Thruvision Group plc (LON:THRU) Shares Slammed 32% But Getting In Cheap Might Be Difficult Regardless

Simply Wall St · 10/15 05:03

Thruvision Group plc (LON:THRU) shareholders that were waiting for something to happen have been dealt a blow with a 32% share price drop in the last month. For any long-term shareholders, the last month ends a year to forget by locking in a 50% share price decline.

Even after such a large drop in price, given close to half the companies operating in the United Kingdom's Electronic industry have price-to-sales ratios (or "P/S") below 1.3x, you may still consider Thruvision Group as a stock to potentially avoid with its 2.4x P/S ratio. Nonetheless, we'd need to dig a little deeper to determine if there is a rational basis for the elevated P/S.

Check out our latest analysis for Thruvision Group

ps-multiple-vs-industry
AIM:THRU Price to Sales Ratio vs Industry October 15th 2024

What Does Thruvision Group's P/S Mean For Shareholders?

Thruvision Group could be doing better as its revenue has been going backwards lately while most other companies have been seeing positive revenue growth. Perhaps the market is expecting the poor revenue to reverse, justifying it's current high P/S.. However, if this isn't the case, investors might get caught out paying too much for the stock.

If you'd like to see what analysts are forecasting going forward, you should check out our free report on Thruvision Group.

What Are Revenue Growth Metrics Telling Us About The High P/S?

Thruvision Group's P/S ratio would be typical for a company that's expected to deliver solid growth, and importantly, perform better than the industry.

Retrospectively, the last year delivered a frustrating 37% decrease to the company's top line. That put a dampener on the good run it was having over the longer-term as its three-year revenue growth is still a noteworthy 17% in total. Although it's been a bumpy ride, it's still fair to say the revenue growth recently has been mostly respectable for the company.

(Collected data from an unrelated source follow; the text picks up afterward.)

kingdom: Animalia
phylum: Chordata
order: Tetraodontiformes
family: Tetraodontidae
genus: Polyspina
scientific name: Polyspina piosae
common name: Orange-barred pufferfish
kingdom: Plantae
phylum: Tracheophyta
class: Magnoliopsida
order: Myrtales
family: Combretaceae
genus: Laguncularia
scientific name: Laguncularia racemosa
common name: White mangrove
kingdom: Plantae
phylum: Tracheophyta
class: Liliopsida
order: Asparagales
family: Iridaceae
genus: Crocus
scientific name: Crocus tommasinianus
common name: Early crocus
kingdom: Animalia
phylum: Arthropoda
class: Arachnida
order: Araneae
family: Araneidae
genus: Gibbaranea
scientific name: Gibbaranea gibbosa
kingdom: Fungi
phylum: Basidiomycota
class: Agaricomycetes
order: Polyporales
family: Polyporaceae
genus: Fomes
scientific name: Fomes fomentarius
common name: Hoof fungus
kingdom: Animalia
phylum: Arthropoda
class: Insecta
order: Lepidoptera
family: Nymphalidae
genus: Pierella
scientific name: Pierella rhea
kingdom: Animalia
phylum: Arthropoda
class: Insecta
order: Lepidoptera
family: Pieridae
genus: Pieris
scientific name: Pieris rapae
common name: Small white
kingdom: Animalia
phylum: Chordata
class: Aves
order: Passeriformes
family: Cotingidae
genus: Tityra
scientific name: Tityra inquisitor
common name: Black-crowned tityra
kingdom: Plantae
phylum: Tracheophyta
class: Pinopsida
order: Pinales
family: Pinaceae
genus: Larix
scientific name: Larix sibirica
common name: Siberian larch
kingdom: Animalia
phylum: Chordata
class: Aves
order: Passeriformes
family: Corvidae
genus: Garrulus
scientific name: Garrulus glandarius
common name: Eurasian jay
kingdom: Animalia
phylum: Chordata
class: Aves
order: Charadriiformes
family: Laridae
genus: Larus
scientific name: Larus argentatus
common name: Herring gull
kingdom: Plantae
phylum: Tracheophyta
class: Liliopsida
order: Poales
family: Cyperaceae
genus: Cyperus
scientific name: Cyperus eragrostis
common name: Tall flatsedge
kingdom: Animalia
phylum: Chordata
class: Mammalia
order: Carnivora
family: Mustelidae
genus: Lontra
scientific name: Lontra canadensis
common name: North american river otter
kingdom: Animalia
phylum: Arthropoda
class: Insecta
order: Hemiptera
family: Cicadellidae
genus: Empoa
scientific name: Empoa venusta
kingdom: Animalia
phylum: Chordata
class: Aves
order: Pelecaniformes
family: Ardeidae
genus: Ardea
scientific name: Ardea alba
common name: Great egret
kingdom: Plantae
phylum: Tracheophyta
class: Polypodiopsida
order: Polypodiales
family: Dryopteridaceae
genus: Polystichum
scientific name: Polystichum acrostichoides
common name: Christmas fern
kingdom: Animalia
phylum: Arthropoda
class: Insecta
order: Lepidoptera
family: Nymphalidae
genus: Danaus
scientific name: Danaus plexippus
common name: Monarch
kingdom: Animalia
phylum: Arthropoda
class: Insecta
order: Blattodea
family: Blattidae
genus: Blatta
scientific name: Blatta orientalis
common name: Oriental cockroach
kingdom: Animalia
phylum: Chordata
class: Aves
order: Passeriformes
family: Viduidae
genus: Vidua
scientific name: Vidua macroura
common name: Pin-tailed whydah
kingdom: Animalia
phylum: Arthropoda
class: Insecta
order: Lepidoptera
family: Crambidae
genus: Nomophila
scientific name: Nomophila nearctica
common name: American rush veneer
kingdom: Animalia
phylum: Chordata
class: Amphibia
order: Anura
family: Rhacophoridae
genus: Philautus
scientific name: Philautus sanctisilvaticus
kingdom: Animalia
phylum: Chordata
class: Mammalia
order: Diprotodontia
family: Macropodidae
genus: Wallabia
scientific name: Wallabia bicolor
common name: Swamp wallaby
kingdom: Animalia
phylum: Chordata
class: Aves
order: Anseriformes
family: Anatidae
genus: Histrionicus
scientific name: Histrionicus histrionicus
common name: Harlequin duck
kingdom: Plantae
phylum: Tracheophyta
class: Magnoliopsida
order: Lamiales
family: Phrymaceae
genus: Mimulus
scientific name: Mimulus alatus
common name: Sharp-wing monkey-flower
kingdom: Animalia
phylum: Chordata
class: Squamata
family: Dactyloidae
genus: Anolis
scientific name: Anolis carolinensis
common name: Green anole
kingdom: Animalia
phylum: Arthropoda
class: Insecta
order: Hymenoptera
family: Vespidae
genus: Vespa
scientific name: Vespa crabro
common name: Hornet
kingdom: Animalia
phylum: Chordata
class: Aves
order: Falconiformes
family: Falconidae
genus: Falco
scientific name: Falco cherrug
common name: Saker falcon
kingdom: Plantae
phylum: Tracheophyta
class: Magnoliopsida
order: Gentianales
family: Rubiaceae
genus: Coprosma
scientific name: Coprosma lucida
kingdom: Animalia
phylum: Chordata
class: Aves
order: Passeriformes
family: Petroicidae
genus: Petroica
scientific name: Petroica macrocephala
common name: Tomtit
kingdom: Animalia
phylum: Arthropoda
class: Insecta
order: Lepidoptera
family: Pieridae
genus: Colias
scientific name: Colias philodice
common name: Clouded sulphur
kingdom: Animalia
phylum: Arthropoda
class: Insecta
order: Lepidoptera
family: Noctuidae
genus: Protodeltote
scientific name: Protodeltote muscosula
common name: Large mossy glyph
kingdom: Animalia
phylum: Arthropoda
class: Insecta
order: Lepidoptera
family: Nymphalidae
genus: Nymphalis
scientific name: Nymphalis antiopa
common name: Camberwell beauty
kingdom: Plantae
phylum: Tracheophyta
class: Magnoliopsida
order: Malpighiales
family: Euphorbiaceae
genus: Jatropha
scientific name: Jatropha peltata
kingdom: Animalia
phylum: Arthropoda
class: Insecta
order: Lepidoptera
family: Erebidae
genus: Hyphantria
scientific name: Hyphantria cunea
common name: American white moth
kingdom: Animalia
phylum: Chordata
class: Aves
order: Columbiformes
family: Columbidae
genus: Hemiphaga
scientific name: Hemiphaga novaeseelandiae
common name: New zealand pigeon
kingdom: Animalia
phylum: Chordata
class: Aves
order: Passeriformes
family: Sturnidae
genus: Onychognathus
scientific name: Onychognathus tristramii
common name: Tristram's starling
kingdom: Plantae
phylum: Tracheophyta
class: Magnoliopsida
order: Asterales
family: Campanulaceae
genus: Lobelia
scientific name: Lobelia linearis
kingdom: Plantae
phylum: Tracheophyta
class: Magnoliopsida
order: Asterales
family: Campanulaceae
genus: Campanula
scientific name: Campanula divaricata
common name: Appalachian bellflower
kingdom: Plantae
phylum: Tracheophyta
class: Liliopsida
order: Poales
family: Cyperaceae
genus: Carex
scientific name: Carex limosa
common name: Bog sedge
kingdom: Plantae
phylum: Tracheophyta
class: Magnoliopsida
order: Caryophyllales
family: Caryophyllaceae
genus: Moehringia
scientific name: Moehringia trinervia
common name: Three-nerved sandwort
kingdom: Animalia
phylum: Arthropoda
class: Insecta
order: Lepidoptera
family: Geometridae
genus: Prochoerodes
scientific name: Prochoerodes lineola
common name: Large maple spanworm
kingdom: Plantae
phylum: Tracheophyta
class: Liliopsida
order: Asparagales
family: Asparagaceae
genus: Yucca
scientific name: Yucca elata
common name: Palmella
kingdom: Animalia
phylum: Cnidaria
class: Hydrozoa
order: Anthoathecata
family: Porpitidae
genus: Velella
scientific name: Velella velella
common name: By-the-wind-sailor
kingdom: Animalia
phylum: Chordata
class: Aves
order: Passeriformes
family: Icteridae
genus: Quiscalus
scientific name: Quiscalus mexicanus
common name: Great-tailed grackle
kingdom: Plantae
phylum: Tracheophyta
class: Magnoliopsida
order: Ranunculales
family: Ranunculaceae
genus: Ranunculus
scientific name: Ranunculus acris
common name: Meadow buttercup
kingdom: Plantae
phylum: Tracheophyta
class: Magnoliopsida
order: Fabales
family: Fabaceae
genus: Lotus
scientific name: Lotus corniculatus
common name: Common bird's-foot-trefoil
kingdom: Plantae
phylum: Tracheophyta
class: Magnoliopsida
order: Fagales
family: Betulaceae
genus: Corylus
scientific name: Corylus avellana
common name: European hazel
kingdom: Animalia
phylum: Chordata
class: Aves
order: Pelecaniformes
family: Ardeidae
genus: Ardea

Looking ahead now, revenue is anticipated to climb by 23% per year during the coming three years according to the two analysts following the company. Meanwhile, the rest of the industry is forecast to only expand by 6.1% each year, which is noticeably less attractive.

With this information, we can see why Thruvision Group is trading at such a high P/S compared to the industry. It seems most investors are expecting this strong future growth and are willing to pay more for the stock.

The Final Word

Despite the recent share price weakness, Thruvision Group's P/S remains higher than most other companies in the industry. It's argued the price-to-sales ratio is an inferior measure of value within certain industries, but it can be a powerful business sentiment indicator.

We've established that Thruvision Group maintains its high P/S on the strength of its forecasted revenue growth being higher than the the rest of the Electronic industry, as expected. It appears that shareholders are confident in the company's future revenues, which is propping up the P/S. Unless these conditions change, they will continue to provide strong support to the share price.

Before you settle on your opinion, we've discovered 3 warning signs for Thruvision Group that you should be aware of.

It's important to make sure you look for a great company, not just the first idea you come across. So if growing profitability aligns with your idea of a great company, take a peek at this free list of interesting companies with strong recent earnings growth (and a low P/E).